# Cat is keeping me up all night!



## t1nk84 (Aug 15, 2013)

Hello,

I really need some help.... I have a 5 month old female kitten and every night she is keeping me awake. When everyone is asleep in bed she is constantly scratching at the bedroom doors and meowing. My door is open and she usually sleeps in there but my kids bedroom is always shut and she has never been allowed in there. I really don't know what to do to stop this :confused5:

Any advice?

Thank you x


----------



## CommanderMadi (Aug 12, 2013)

I guess she requires more attention. But I am not sure what is that a sign of, maybe the guys here will help.


----------



## jill3 (Feb 18, 2009)

I would start as you mean to go on. She is only a baby but i would put her in your kitchen or any where away from your bedrooms with a nice comfy bed with some food and water and litter tray and some toys.
You can get night time toys that light up so that might be a good idea.
We have a kitten too and I play with him before we go to bed and wear him out a bit and he sleeps very well.


----------



## t1nk84 (Aug 15, 2013)

The only room I could put her in is the bathroom but that is right next to my kids room and the scratching and meowing would wake them. Thanks though


----------



## jill3 (Feb 18, 2009)

do you not have a Kitchen, lounge diner?


----------



## t1nk84 (Aug 15, 2013)

I have an open planned kitchen/living room and no door on my stairs x


----------



## CoCoTrio (Jan 3, 2013)

How about getting a playpen for her to sleep in?


----------



## chillminx (Nov 22, 2010)

Or a large dog cage, big enough for bed, litter tray, food and water bowl. It can be easily folded up every morning so it won't take up so much space in the room during the daytime.

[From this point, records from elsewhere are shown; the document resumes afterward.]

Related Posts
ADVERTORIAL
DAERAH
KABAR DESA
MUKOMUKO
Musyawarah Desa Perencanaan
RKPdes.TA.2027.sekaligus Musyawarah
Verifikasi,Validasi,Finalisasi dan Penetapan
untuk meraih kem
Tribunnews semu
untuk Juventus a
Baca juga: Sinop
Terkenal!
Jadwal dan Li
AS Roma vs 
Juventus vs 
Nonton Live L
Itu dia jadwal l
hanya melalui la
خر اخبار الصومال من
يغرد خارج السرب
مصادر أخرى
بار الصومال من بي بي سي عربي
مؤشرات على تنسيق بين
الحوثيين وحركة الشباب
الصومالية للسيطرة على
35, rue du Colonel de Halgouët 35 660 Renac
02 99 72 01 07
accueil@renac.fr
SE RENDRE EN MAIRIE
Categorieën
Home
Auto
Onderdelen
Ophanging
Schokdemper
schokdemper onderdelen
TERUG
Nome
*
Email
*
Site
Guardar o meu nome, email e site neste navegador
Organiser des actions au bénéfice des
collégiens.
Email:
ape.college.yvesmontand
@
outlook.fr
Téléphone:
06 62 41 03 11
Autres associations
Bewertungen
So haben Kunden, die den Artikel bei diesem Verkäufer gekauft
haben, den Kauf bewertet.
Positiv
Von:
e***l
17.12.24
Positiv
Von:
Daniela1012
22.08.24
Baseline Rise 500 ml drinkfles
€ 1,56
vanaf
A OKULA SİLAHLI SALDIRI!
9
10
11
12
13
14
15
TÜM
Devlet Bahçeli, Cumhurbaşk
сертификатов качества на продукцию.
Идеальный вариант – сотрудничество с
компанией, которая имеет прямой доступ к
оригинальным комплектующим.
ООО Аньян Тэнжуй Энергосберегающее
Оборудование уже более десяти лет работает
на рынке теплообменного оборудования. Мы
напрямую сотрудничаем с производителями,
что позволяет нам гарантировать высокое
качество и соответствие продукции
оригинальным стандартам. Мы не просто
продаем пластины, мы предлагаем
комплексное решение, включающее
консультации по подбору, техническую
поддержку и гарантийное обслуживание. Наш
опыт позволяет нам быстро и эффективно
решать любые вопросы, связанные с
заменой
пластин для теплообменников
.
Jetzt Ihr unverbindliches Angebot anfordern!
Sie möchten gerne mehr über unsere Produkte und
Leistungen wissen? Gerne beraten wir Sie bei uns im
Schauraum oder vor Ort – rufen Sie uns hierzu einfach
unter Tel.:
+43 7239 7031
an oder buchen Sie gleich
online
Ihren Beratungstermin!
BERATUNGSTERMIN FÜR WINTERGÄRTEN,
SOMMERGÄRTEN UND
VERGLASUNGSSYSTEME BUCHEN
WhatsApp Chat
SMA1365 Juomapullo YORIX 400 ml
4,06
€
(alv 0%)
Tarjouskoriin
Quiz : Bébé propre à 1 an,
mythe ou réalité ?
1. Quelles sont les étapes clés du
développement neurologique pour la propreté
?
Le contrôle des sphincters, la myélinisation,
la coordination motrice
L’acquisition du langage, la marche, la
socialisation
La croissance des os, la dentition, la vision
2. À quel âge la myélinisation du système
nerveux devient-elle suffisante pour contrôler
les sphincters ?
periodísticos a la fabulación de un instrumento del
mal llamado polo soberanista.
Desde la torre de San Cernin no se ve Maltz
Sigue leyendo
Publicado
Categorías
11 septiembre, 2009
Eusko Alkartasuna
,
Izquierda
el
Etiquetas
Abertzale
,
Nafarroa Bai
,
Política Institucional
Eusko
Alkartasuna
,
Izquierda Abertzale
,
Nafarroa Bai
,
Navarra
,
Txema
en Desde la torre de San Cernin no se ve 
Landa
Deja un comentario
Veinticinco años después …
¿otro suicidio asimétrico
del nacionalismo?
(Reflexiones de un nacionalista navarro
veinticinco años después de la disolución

Free delivery on this one:-

http://www.amazon.co.uk/Easipet-Pup...UTF8&qid=1376577705&sr=8-6&keywords=dog+crate

EDIT: also feed her a bowl of tasty wet food last thing before bed and this will help her sleep. If she still wakes during the night she may be hungry, so it would be worth getting an autofeeder, and putting wet food in the dish timed to open around 3 am.


----------



## chillminx (Nov 22, 2010)

CCT -- do you know where to buy the playpen in the pic in your post ?
All I can find on line is this one, which doesn't look as big as your one:

Midwest Cat Playpen Plus Pet Bed 21" x 10.5" - CAT130-CB: Amazon.co.uk: Pet Supplies

Thanks


----------